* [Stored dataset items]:
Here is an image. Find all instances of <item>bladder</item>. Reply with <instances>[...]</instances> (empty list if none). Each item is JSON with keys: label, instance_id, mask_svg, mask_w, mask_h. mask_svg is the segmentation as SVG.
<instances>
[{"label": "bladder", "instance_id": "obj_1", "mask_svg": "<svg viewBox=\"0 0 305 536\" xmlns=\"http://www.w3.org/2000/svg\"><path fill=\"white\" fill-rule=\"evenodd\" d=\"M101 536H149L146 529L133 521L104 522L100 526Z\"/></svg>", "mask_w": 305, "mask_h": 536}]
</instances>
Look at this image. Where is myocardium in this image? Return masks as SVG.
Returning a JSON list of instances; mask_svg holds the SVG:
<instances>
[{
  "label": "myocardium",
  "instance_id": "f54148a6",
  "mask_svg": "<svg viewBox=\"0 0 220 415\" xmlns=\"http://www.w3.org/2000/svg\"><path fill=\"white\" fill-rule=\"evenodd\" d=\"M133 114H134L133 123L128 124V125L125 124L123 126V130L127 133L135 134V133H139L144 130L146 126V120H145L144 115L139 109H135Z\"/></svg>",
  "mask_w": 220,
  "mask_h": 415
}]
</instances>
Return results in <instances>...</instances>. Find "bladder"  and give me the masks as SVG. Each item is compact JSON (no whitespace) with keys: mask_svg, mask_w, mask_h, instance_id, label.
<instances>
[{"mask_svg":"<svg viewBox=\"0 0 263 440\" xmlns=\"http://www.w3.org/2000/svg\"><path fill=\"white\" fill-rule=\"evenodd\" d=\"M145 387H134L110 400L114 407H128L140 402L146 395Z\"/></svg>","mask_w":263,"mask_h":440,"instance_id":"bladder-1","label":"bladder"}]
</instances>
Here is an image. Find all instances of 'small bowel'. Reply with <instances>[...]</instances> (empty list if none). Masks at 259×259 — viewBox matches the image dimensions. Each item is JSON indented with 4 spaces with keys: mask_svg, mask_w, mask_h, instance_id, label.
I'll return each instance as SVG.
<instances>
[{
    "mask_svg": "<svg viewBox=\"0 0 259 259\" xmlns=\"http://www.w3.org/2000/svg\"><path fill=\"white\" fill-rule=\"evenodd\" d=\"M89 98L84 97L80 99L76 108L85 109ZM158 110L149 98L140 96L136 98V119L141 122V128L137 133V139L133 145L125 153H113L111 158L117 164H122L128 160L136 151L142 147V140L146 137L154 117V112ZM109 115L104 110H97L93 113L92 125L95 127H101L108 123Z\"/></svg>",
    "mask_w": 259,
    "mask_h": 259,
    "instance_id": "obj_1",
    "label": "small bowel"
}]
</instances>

* [Given instruction]: Copy out word for word the lines from the one containing "Look at this" through the end of the lines.

* [The answer]:
Look at this image. Where is myocardium in this image? Return masks as SVG.
Returning a JSON list of instances; mask_svg holds the SVG:
<instances>
[{
  "label": "myocardium",
  "instance_id": "f54148a6",
  "mask_svg": "<svg viewBox=\"0 0 220 415\" xmlns=\"http://www.w3.org/2000/svg\"><path fill=\"white\" fill-rule=\"evenodd\" d=\"M133 114H134L133 123L128 124V125L125 124L123 126V130L127 133L135 134V133H139L144 130L146 126V120H145L144 115L139 109H135Z\"/></svg>",
  "mask_w": 220,
  "mask_h": 415
}]
</instances>
Return results in <instances>...</instances>. Find "bladder"  and give me the masks as SVG. Each item is compact JSON (no whitespace) with keys: mask_svg, mask_w, mask_h, instance_id, label.
<instances>
[{"mask_svg":"<svg viewBox=\"0 0 263 440\" xmlns=\"http://www.w3.org/2000/svg\"><path fill=\"white\" fill-rule=\"evenodd\" d=\"M145 387H134L110 400L114 407H128L140 402L146 395Z\"/></svg>","mask_w":263,"mask_h":440,"instance_id":"bladder-1","label":"bladder"}]
</instances>
Here is an image. Find all instances of 'small bowel'. Reply with <instances>[...]</instances> (empty list if none). Masks at 259×259 — viewBox matches the image dimensions. Each item is JSON indented with 4 spaces with keys: mask_svg, mask_w, mask_h, instance_id, label.
I'll return each instance as SVG.
<instances>
[{
    "mask_svg": "<svg viewBox=\"0 0 259 259\" xmlns=\"http://www.w3.org/2000/svg\"><path fill=\"white\" fill-rule=\"evenodd\" d=\"M89 98L84 97L80 99L76 108L85 109ZM158 110L149 98L140 96L136 98V119L141 122V128L137 133V139L133 145L125 153H113L111 158L117 164H122L128 160L136 151L142 147V140L146 137L154 117V112ZM109 115L104 110H97L93 113L92 125L95 127H101L108 123Z\"/></svg>",
    "mask_w": 259,
    "mask_h": 259,
    "instance_id": "obj_1",
    "label": "small bowel"
}]
</instances>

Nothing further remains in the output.